BLU has been all the hype for DB2 for the past year or more. What exactly is DB2 BLU? How does it work? What do you need to consider before jumping on the bandwagon?
What is DB2 BLU
BLU leverages the DB2 engine but is a significantly different animal in many ways from DB2 without BLU. BLU combines a number of things to get blazing fast performance for analytics workloads. IBM is working on it, but BLU is NOT for OLTP or e-commerce database workloads at this time – it will actually slow them down.
While traditional relational database tables are organized by and worked with in terms of rows, BLU works with things on a columnar basis. It still maintains the row relationships, but when it stores data on pages, it does so by column and not by row. This adds some compression efficiency and speed when summarizing data
One of the pillars of BLU is “actionable compression”. This is the compression that DB2 has used to date, with some additional enhancements and the page-level compression efficiency of having many values for the same column on a page. The actionable part is something DB2 is proud of, and should be – many comparisons and such can be done on the data without uncompressing it, making not just the amount of data on disk smaller, but also the amount of data in memory smaller as well.
BLU is not an exclusively in-memory database – it couldn’t be for analytics. But it uses more in-memory techniques than DB2 DBAs may be used to dealing with. It is memory and CPU intensive as a result.
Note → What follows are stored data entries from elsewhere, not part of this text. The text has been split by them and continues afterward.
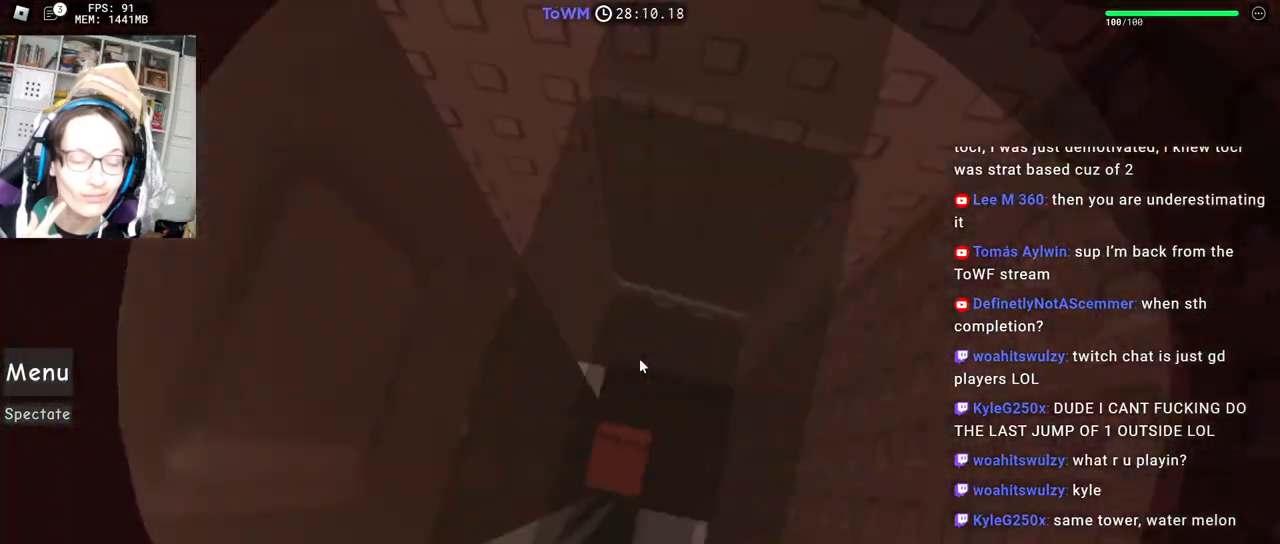
{"keys": [], "mouse": ["right"], "events": []}
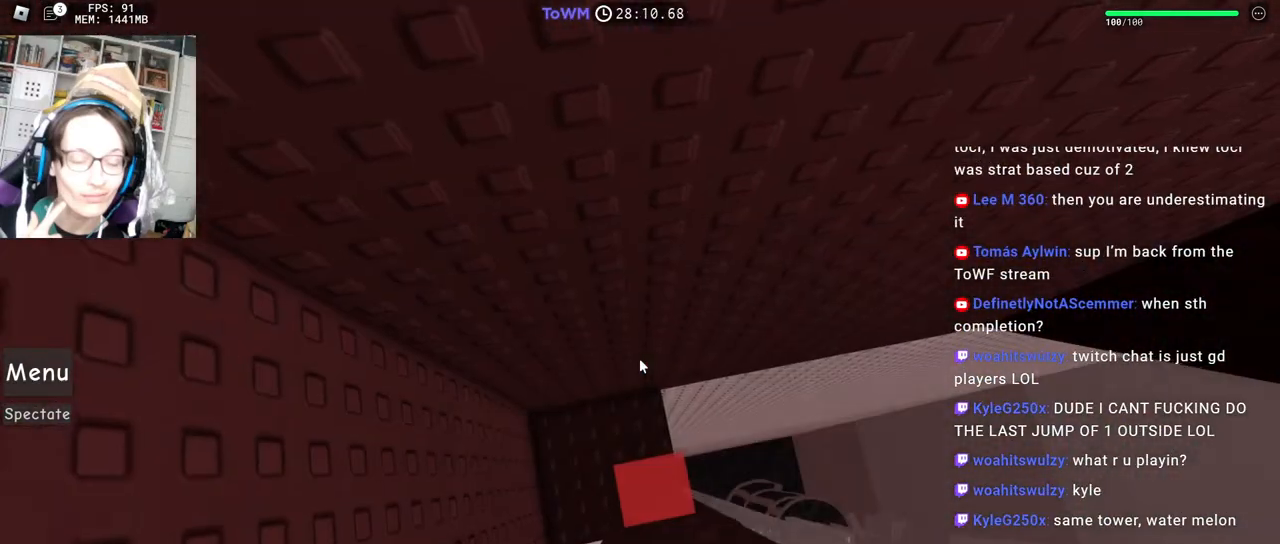
{"keys": [], "mouse": ["right"], "events": [[17, "s", "down"], [50, "d", "down"], [67, "d", "up"], [83, "s", "up"], [267, "mouse_wheel", "down"], [317, "mouse_wheel", "up"]]}
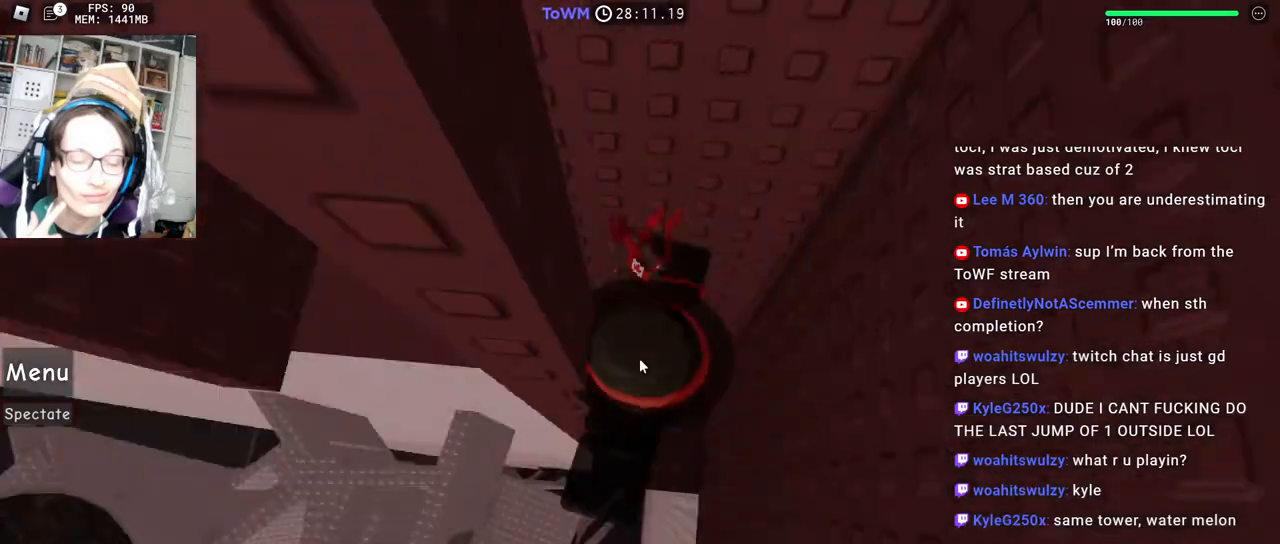
{"keys": ["a", "shift"], "mouse": ["right"], "events": [[317, "a", "down"], [433, "space", "down"], [483, "shift", "down"], [500, "space", "up"]]}
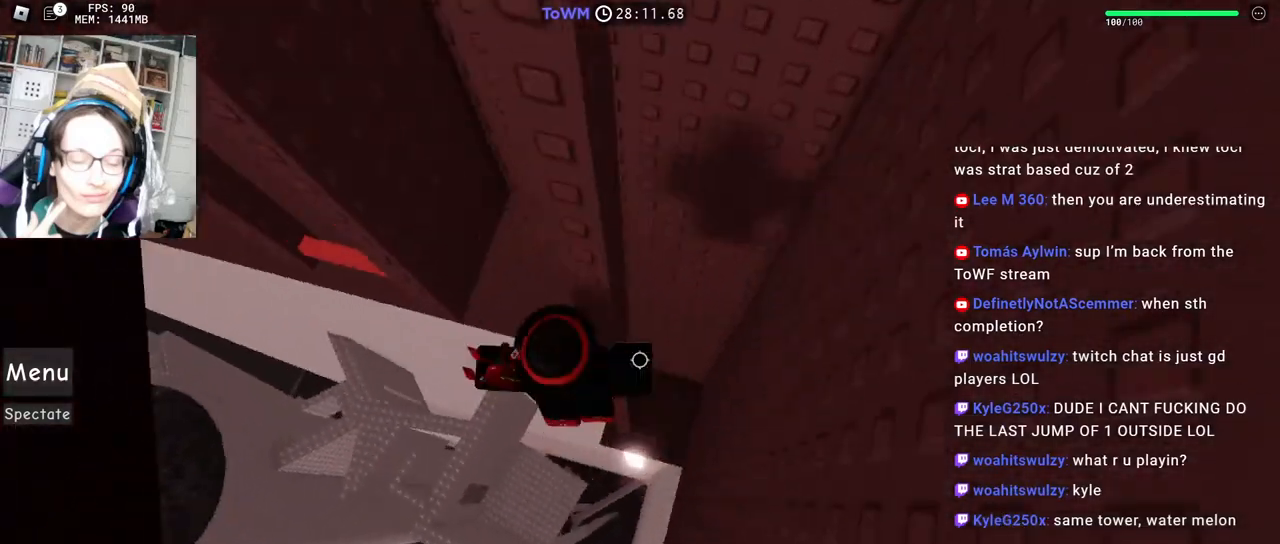
{"keys": ["a"], "mouse": ["right"], "events": [[183, "shift", "up"]]}
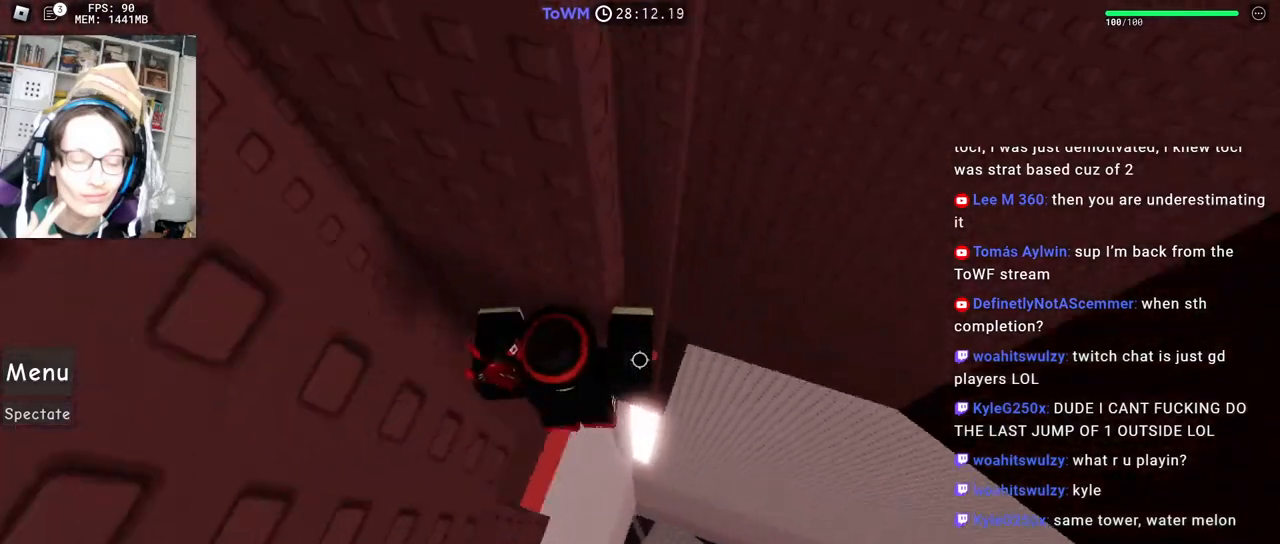
{"keys": [], "mouse": ["right"], "events": [[50, "a", "up"], [50, "shift", "down"], [117, "shift", "up"]]}
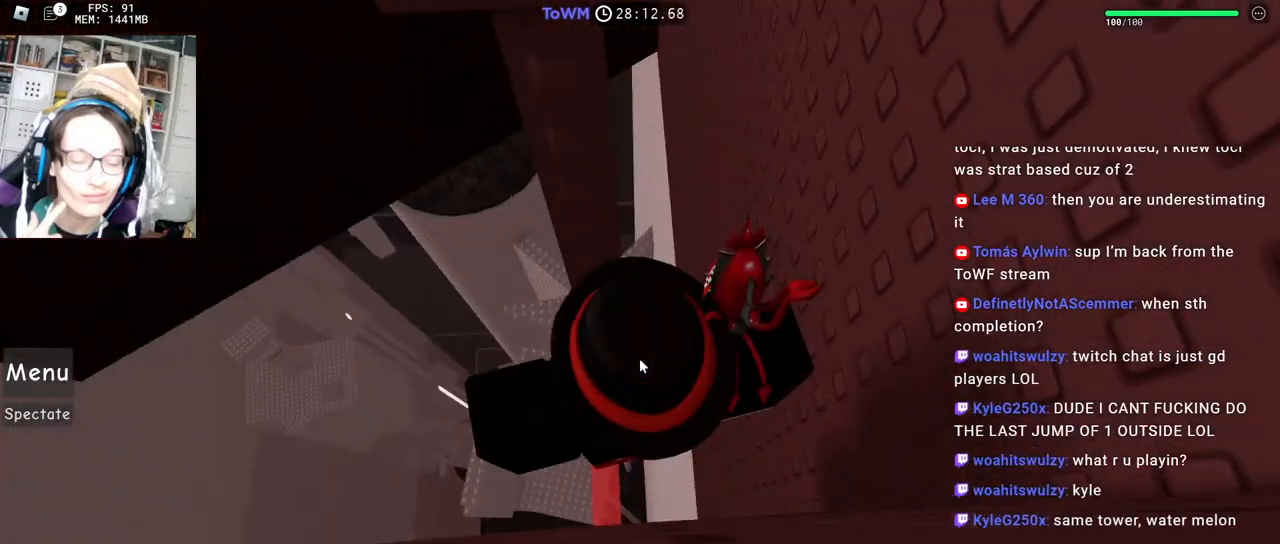
{"keys": [], "mouse": ["right"], "events": [[367, "a", "down"], [400, "a", "up"]]}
IBM recommends that you have 10% of the compressed size of your database in memory to handle the memory requirements – and make sure you get the latest compression of your data before panicking at that suggestion – compression can be significant if you’re coming from uncompressed to compression or even one of the previous version’s compression to 10.5 compression. IBM recommends that you use no fewer than 8 cores for BLU databases.
The data still goes through DB2’s tried and true bufferpools. Which is an advantage, really, since it’s not some new start-up that hasn’t worked out the best algorithms for what data is in memory. If you want to tell DB2 which tables have priority in memory, you can put them in separate tablespaces/bufferpools to reserve the space for them. You don’t have to wait to query tables until they’re loaded in memory, and you still get the benefit of prefetching when you query something you haven’t hit in a while.
Obsolescence of Indexes
Since it is such a different animal, IBM does not even allow the creation of indexes in BLU. As a DBA, this feels wrong in some ways, and I wonder if IBM will allow the use of indexes in future versions at all. This does seem to make the syntax a lot easier in some ways. IBM does still allow primary key and unique key constraints, but the “CREATE INDEX” statement will just fail with SQL1667N. I’m fascinated to see how well this works.
Limited support for MQTs
With 10.5 FixPack 4, MQTs became supported with BLU, but your MQTs must have the same organization (row or column) as the tables they are based on, and must maintained either manually or by replication. SYSTEM maintained tables are not supported, which means that if you must use MQTs, then you have to develop a plan/script for maintaining them. I wonder if they’re also thought to be obsolete like indexes.
IBM is pushing automatic maintenance with BLU. I’ll share my opinion on that once I’ve worked with it some.
What BLU is Not
BLU is not the magic bullet for all performance problems. We hear great edge cases from IBM, but do you think they’d trumpet any mediocre results? I’m just getting my hands on it in the real world, and am excited to see how it does in real use.
BLU is not for OLTP, e-commerce, or transactional workloads – singleton row update/insert/delete can be expected to be 2-3 times slower on BLU. They’re working on that with shadow tables and more behind the scenes stuff, but it’s just not there yet. You can mix row-organized and column-organized tables in a single database, but the tuning is complex to make that work.
Many of the tenets of good database administration still apply. Consider your recovery, high availability, and disaster recovery plans. Think about table placement in tablespaces and the mapping of bufferpools. Keep up with new fixpacks, and so forth.
How to get BLU
BLU is included with the advanced editions of DB2 – so you can’t get it in express-c, but you have it in Advanced Workgroup Server Edition (AWSE) and Advanced Enterprise Server Edition(AESE). It became available in DB2 10.5, and don’t go for anything lower than FixPack 4 if you plan to use it. Always verify my statements with IBM for licensing issues, of course.
I’m working with BLU some myself now – expect more blog articles as I face and tame some of the real world challenges.